= DATA SHOWN =

::::::::::

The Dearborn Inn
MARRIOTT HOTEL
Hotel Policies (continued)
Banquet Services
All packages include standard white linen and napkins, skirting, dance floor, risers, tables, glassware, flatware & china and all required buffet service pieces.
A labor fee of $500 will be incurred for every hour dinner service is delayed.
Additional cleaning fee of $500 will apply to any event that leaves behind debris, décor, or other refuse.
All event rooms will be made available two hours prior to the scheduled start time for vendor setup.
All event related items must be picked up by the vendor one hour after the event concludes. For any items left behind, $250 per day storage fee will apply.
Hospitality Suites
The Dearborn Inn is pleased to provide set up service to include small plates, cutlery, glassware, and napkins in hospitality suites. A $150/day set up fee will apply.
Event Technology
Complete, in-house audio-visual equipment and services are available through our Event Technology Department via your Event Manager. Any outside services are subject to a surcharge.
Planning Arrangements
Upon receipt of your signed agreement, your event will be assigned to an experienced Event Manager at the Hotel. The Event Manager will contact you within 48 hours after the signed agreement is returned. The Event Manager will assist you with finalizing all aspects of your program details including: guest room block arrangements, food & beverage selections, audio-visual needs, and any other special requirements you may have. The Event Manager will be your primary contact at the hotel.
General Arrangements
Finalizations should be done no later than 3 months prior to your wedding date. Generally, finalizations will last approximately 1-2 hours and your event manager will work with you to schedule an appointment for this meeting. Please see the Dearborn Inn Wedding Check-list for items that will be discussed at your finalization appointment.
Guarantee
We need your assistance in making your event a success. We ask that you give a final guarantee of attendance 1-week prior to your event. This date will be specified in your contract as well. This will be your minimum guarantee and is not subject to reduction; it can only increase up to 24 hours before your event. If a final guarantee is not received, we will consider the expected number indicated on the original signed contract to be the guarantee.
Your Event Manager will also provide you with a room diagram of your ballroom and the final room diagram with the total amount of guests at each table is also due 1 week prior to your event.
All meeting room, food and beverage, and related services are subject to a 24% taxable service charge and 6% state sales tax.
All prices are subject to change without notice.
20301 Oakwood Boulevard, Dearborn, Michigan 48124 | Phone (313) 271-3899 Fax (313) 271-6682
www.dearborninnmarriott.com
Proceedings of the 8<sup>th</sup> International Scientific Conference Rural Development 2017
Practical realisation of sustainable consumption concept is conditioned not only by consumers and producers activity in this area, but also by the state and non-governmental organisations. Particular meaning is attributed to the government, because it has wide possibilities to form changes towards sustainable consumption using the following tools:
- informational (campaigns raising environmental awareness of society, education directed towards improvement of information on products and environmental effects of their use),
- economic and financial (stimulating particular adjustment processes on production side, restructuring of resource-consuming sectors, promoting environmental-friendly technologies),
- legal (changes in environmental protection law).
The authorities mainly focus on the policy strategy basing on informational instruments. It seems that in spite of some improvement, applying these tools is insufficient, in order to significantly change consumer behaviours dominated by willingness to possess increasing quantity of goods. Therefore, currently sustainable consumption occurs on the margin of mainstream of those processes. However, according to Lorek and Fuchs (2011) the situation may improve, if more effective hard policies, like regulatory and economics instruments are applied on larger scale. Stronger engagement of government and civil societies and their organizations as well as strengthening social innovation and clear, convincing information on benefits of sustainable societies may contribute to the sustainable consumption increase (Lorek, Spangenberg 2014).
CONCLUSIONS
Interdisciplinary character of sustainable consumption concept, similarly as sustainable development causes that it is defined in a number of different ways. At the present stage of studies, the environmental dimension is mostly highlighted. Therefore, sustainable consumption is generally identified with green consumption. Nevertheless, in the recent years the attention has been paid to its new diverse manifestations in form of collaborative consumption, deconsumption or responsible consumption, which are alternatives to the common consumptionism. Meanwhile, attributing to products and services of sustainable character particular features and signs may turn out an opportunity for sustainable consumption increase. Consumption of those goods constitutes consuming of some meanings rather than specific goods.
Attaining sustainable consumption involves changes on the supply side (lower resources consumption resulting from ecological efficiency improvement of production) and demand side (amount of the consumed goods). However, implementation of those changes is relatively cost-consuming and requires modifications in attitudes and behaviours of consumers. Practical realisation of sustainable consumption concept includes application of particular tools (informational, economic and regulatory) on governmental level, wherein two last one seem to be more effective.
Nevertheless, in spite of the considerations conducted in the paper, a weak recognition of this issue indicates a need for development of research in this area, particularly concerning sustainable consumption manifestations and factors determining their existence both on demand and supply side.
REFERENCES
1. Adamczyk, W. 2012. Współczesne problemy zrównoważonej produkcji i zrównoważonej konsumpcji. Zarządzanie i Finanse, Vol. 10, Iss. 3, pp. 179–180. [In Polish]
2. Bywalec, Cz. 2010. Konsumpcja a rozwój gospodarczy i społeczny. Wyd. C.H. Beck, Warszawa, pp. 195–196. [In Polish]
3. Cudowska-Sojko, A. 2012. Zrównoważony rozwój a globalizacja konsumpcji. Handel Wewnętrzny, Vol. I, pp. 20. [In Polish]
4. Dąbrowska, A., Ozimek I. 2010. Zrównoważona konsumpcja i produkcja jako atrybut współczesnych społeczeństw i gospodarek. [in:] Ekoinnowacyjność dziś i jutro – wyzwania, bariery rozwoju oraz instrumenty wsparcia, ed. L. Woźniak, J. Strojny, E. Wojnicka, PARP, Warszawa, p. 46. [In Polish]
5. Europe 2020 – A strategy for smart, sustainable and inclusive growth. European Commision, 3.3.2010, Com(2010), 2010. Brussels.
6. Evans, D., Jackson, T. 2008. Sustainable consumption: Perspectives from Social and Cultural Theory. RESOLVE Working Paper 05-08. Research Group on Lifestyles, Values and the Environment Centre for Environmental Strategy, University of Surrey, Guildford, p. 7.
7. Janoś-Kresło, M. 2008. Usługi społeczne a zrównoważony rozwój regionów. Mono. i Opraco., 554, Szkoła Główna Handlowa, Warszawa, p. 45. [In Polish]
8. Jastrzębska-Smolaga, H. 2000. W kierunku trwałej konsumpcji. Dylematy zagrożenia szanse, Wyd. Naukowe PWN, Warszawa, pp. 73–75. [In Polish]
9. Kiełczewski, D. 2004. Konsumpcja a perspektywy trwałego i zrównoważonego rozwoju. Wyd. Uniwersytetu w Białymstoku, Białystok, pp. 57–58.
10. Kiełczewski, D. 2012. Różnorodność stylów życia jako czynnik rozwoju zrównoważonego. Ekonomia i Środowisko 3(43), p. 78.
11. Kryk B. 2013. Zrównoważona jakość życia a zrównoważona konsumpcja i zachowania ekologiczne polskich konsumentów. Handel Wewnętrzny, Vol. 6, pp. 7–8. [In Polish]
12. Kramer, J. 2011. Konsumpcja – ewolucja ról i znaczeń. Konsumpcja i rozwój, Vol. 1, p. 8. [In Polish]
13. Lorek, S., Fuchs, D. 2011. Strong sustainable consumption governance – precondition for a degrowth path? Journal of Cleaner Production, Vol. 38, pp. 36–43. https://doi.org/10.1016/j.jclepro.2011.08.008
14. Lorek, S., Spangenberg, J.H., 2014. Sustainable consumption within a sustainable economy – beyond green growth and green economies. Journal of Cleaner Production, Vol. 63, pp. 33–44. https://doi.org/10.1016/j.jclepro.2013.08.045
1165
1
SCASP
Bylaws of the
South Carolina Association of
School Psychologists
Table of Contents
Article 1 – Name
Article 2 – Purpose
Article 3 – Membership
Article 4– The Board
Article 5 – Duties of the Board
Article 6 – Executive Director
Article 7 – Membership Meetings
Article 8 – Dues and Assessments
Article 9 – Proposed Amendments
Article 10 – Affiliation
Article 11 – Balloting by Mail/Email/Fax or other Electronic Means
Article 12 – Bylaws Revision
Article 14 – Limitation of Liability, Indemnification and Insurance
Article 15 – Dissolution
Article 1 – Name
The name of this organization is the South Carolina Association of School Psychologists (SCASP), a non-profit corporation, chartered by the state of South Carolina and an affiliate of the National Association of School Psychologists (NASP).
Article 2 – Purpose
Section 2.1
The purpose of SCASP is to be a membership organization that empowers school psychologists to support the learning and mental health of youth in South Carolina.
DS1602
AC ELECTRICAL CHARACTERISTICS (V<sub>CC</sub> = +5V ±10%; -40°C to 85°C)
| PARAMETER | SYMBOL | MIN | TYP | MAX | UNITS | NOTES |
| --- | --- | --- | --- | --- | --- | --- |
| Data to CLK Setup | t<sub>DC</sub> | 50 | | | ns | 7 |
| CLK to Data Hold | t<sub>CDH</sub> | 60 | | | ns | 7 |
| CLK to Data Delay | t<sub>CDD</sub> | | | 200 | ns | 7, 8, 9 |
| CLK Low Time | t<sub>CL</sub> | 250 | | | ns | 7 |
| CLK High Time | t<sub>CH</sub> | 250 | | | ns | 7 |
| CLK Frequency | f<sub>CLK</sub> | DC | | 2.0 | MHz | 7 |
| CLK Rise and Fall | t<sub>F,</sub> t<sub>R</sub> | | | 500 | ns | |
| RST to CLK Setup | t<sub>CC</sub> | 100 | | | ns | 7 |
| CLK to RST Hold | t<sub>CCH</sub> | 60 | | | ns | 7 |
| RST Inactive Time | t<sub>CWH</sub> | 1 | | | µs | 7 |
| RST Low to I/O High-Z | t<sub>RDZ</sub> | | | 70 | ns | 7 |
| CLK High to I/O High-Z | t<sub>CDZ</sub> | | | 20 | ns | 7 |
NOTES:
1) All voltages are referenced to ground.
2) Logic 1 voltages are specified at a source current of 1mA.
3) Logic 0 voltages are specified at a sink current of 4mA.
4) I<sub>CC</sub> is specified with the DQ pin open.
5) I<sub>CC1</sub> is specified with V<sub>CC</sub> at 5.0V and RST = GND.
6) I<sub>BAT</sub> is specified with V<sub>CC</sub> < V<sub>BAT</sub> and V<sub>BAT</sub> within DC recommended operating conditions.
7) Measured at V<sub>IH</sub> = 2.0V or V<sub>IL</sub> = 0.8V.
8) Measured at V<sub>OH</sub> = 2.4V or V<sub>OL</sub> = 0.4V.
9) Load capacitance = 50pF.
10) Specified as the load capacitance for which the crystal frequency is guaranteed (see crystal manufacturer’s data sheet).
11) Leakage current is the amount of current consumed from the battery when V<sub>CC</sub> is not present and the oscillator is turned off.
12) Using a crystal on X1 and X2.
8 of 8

::::::::::

= REQUIRED ACTION =
Could you write out, exactly as they stand, only the lines above that begin at the line with "- informational (campaigns" and stop after the line with "CONCLUSIONS"?

= SOLUTION =
- informational (campaigns raising environmental awareness of society, education directed towards improvement of information on products and environmental effects of their use),
- economic and financial (stimulating particular adjustment processes on production side, restructuring of resource-consuming sectors, promoting environmental-friendly technologies),
- legal (changes in environmental protection law).
The authorities mainly focus on the policy strategy basing on informational instruments. It seems that in spite of some improvement, applying these tools is insufficient, in order to significantly change consumer behaviours dominated by willingness to possess increasing quantity of goods. Therefore, currently sustainable consumption occurs on the margin of mainstream of those processes. However, according to Lorek and Fuchs (2011) the situation may improve, if more effective hard policies, like regulatory and economics instruments are applied on larger scale. Stronger engagement of government and civil societies and their organizations as well as strengthening social innovation and clear, convincing information on benefits of sustainable societies may contribute to the sustainable consumption increase (Lorek, Spangenberg 2014).
CONCLUSIONS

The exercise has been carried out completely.